## Text
== Segment start ==
Euro area concerns drove up market volatility, says BIS
Published in SUNS #7385 dated 8 June 2012

Geneva, 7 Jun (Kanaga Raja) -- Over the past three months, financial market participants have shifted their attention from hopes of global economic recovery to concerns about Europe, particularly over euro area economic growth, the financial health of sovereigns and banks in the euro area, the impact of fiscal consolidation on growth, and political stability inside the euro area.

This is the assessment of the Bank for International Settlements (BIS) in its latest quarterly review released this week.

"All of this, combined with early signs of more fragile US and Chinese growth, made investors more cautious and drove up financial market volatility," the Basel-based central bank said.

According to the quarterly review, hopes for the global economic recovery and concerns about the euro area were the two main competing themes in the marketplace in the period from March to May. These two themes interacted throughout and were broadly reflected across financial markets.

Early in the period, said BIS, following the European Central Bank's (ECB) longer-term refinancing operations, investor sentiment improved substantially. With bank funding strains reduced, the focus shifted to the strength of the global economy. Positive US economic news and the continued resilience of emerging market growth helped raise hopes of a steady economic recovery.

The renewed optimism was particularly visible in equity and commodity markets. Fixed income markets saw a compression in credit spreads, especially for banks and selected euro area sovereigns. It also resulted in a spurt of capital inflows to emerging markets.

But by the middle of May, doubts had returned: doubts about euro area growth; doubts about the financial health of euro area sovereigns; doubts about banks; doubts about the impact of fiscal consolidation on growth; and finally, doubts about political stability inside the euro area, BIS added.

According to BIS, the ECB's special longer-term refinancing operations (LTROs) successfully reduced the perceived risk of a severe banking crisis in Europe. By early March, the scale of the combined liquidity injection in the two operations had produced a noticeable impact across financial markets. Concerns about severe downside risks of market participants faded and investors' risk appetite generally picked up.

The temporary improvement in risk sentiment was also clearly reflected in the implied volatility of equity options. After having been elevated during the latter part of 2011, the VIX reached its lowest level since June 2007.
== Segment end ==
## Records shown
== Segment start ==
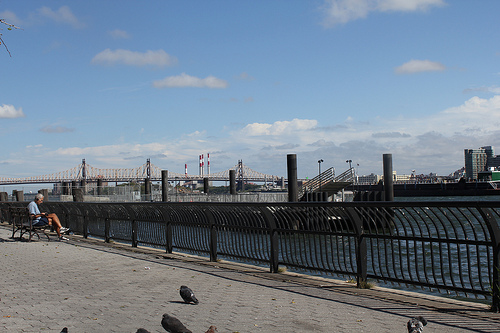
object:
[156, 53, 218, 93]
clouds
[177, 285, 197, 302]
bird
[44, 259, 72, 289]
sidewalk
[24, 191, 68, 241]
man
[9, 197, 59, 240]
bench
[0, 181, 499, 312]
barge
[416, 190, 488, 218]
water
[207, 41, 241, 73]
sky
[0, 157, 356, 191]
bridge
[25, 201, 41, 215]
shirt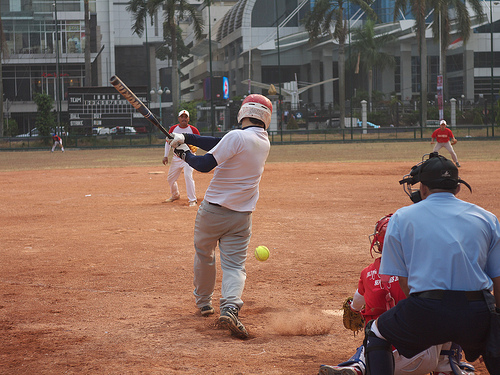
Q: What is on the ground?
A: Brown dirt.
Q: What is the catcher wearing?
A: A red uniform and mask.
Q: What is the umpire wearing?
A: Light blue shirt and blue shorts.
== Segment end ==
## Task prompt
Reproduce word for word the passage of the article on euro area market volatility that opens with the words containing "Early in the" and closes with "steady economic recovery.". Work only from the article on euro area market volatility and leave the records aside.

## Task solution
Early in the period, said BIS, following the European Central Bank's (ECB) longer-term refinancing operations, investor sentiment improved substantially. With bank funding strains reduced, the focus shifted to the strength of the global economy. Positive US economic news and the continued resilience of emerging market growth helped raise hopes of a steady economic recovery.